Pyongyang, North Korea’s capital city, is a vast symbol of the supposed might of the Democratic People’s Republic of Korea—filled with monolithic buildings, huge boulevards and symbols of the dictatorship’s power. But during the mid-1990s, it was filled with something else: starving people. Reports of the time note the presence of hungry workers who roamed the streets, listlessly trying to walk off the effects of near starvation.
They were victims of one of North Korea’s most mysterious disasters—a huge famine that affected the 25 million-person country due to poor planning, isolation and a misguided policy of self-sufficiency. But though the famine may have killed many millions, its true extent has never been understood in the West, and it appears never to have been publicly acknowledged by North Korean officials.

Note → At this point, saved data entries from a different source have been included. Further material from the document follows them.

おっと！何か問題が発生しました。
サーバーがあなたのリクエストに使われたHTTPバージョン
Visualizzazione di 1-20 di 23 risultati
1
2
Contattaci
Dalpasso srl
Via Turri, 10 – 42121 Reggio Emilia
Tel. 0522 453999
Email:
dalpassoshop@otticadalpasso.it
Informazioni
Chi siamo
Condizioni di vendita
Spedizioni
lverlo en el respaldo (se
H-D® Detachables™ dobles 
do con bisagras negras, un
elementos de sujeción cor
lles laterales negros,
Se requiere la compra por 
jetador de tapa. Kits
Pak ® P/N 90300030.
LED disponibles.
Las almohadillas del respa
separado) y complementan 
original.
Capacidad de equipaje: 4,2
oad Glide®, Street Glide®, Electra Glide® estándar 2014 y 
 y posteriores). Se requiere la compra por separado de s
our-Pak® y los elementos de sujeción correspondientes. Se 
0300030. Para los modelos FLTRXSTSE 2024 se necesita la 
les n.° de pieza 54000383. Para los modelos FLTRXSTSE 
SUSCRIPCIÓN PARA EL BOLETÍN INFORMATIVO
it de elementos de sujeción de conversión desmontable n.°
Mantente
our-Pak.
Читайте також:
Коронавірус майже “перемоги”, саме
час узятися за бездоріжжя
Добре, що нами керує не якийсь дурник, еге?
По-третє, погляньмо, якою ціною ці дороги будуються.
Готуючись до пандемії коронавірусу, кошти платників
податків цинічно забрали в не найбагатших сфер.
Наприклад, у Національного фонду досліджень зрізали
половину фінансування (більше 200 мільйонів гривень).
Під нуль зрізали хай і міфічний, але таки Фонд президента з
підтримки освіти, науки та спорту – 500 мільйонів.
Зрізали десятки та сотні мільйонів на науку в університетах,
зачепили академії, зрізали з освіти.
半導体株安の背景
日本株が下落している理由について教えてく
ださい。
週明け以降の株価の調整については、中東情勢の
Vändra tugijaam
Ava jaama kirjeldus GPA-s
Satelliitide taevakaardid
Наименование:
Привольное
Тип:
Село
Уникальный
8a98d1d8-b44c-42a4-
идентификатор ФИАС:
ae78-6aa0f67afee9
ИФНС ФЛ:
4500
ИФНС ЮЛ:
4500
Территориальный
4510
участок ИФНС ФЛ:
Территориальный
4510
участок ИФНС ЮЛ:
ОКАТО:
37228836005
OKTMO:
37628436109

The famine’s roots date to 1948, when the Democratic People’s Republic of Korea was created. North Korean farmland and weather conditions aren’t ideal for producing food, but at first, the new country was able to sidestep those issues by aligning itself with the Soviet Union and socialist allies, which provided substantial aid and imported food and cheap fuel.
The government strictly controlled the distribution of all food, doling out rations to city dwellers and people in the military. (Farmers were given a share of their own crop instead.) Rations were determined not by need but by political power. Elites and those loyal to the government were given more food than the elderly, children and others. Over the years, however, as the USSR began to crumble, the aid that fed North Koreans faltered and then stopped altogether.
As the DPRK became increasingly isolated, its leader, Kim Il Sung, turned to a national policy of “juche,” or self-reliance. This catchphrase hypothetically celebrated a North Korea that was capable of doing everything itself, but when it came to food, the DPRK was anything but self-reliant. (Analysts think that the juche doctrine was primarily an excuse for the dictator to consolidate power.)